A: Not for the most part, no, but there were some groups who were. The Aztecs were notorious for ritual
cannibalism (warriors would eat a strip of flesh from enemies they had slain in combat). Some people dispute
this, but the Aztecs' own written and oral histories seem to support it as the truth. The Karankawa tribe of southeast
Texas was also said to practice ritual cannibalism on defeated enemies. There were a few Amazonian
tribes who practiced funerary cannibalism (family and friends would eat part of a dead tribal member's body as a
religious ceremony at the funeral). Finally, the Carib people of South America were said to kill and eat prisoners
of war, though it's been pointed out that the Spaniards who made this claim were lining their own pockets by
doing so (Queen Isabella had forbidden her subjects from selling Africans, or Indians, as slaves unless they were
cannibals).
None of the other 1200 Native American cultures engaged in culturally sanctioned cannibalism at the time of
European contact. That doesn't mean cannibalism never happened--there were certainly stories in the American
Indian oral history about cannibalistic incidents (a hunting party trapped in a snowstorm who fell to
eating each other, a war chief who taunted captives by striking them in the face with their leader's heart and then
taking a bite out of it.) Such incidents also occurred in American and European history under similar
starving-in-the-wilderness and war-atrocity circumstances (a company of Crusaders, for example, bragged of
having grilled and eaten a Saracen; a Jamestown settler was executed for cannibalizing his wife during a famine).

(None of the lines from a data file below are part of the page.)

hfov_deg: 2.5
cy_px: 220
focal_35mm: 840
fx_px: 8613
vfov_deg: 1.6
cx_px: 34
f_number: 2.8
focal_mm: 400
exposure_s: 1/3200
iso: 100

Cannibalism should not be considered part of American Indian culture on this account any more than it would
be considered part of European or American culture--it was culturally unacceptable behavior. The Sioux
considered cannibalism a sin, the Cree considered it a mental illness, the
Algonquin and Ojibwe considered it a
sign of possession by an evil spirit. In almost all cases, American Indian cannibals--just like European or
American cannibals--were put to death as soon as they were discovered.
Q: But weren't they cannibals before that--in ancient times, before European contact?

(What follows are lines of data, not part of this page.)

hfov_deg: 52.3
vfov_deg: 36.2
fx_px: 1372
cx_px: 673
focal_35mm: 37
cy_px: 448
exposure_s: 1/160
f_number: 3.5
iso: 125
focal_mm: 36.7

A: Most of them definitely were not. It's been suggested that the pre-Iroquois Mohawk and the
ancient Anasazi may have practiced group cannibalism. This is possible, though it has not been proven. The
Mohawk were called "man-eaters" by their
Algonquian enemies on account of this belief about their lurid past.

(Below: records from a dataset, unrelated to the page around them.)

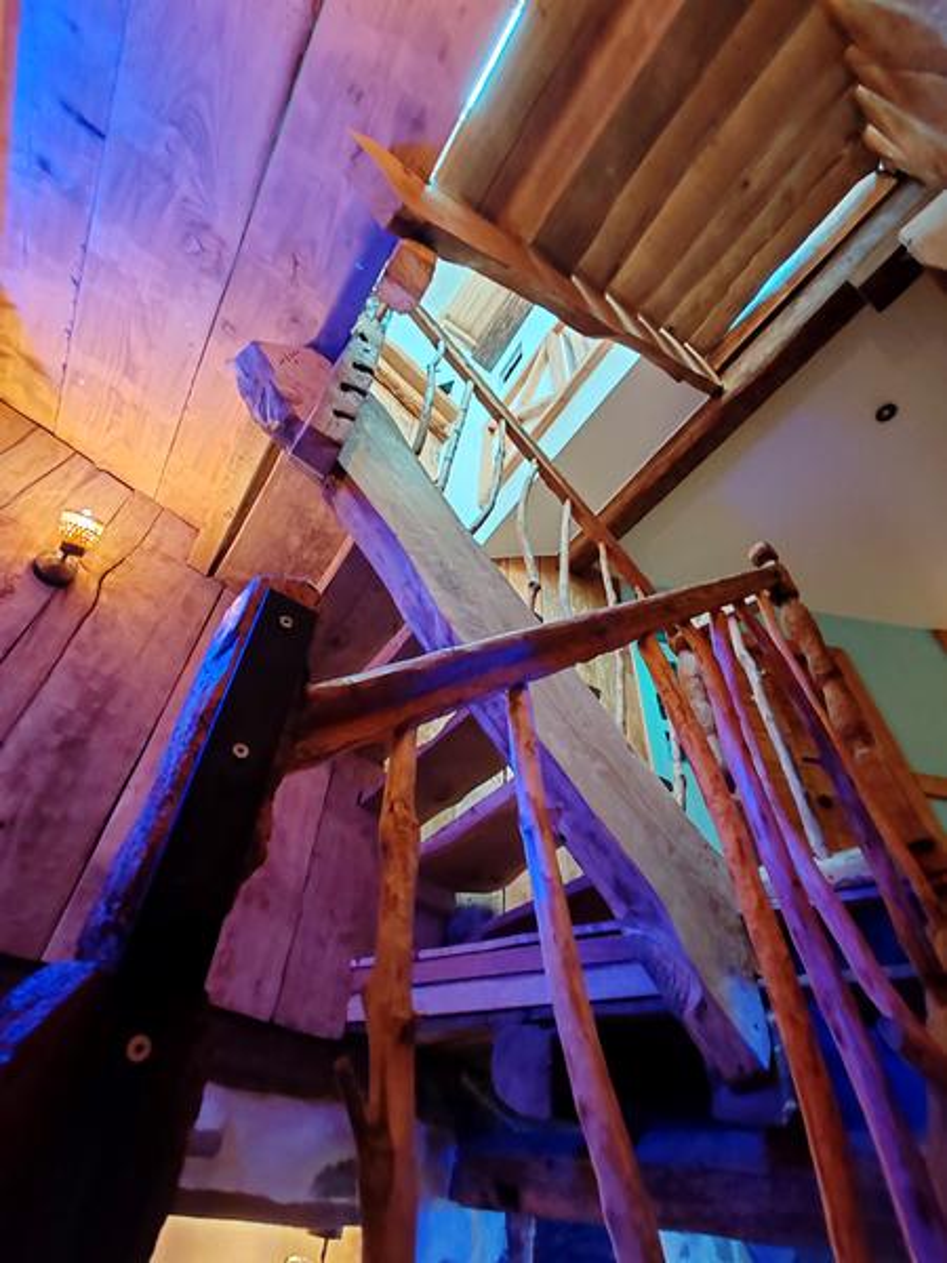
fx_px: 584
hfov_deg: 78.1
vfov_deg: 94.5
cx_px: 474
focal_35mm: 16
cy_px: 632
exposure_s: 1/25
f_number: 2.2
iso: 640
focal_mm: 1.96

Some Mohawks think it was probably true, others that you shouldn't give too much credence to slurs people's
enemies cast at their ancestors. The claim about the ancient Anasazi came more recently, when anthropologists
found a burial site with skeletons whose flesh had apparently been hacked off the bones after their death.
Personally, I'm not too impressed by that evidence. Even if those bodies were cut up for cannibalistic purposes,
we're talking about one anomalous site with only seven bodies in it. Of the hundreds of ancient Indian burial sites
exhumed by archaeologists--including dozens of Anasazi ones--this was the only one with this strange
appearance. For all we know it was the work of some Anasazi psychopath. We can't assume ancient Anasazi
culture included cannibalism from this one unusual case any more than we could say American culture includes
cannibalism because of Ted Bundy or Jeffrey Dahmer.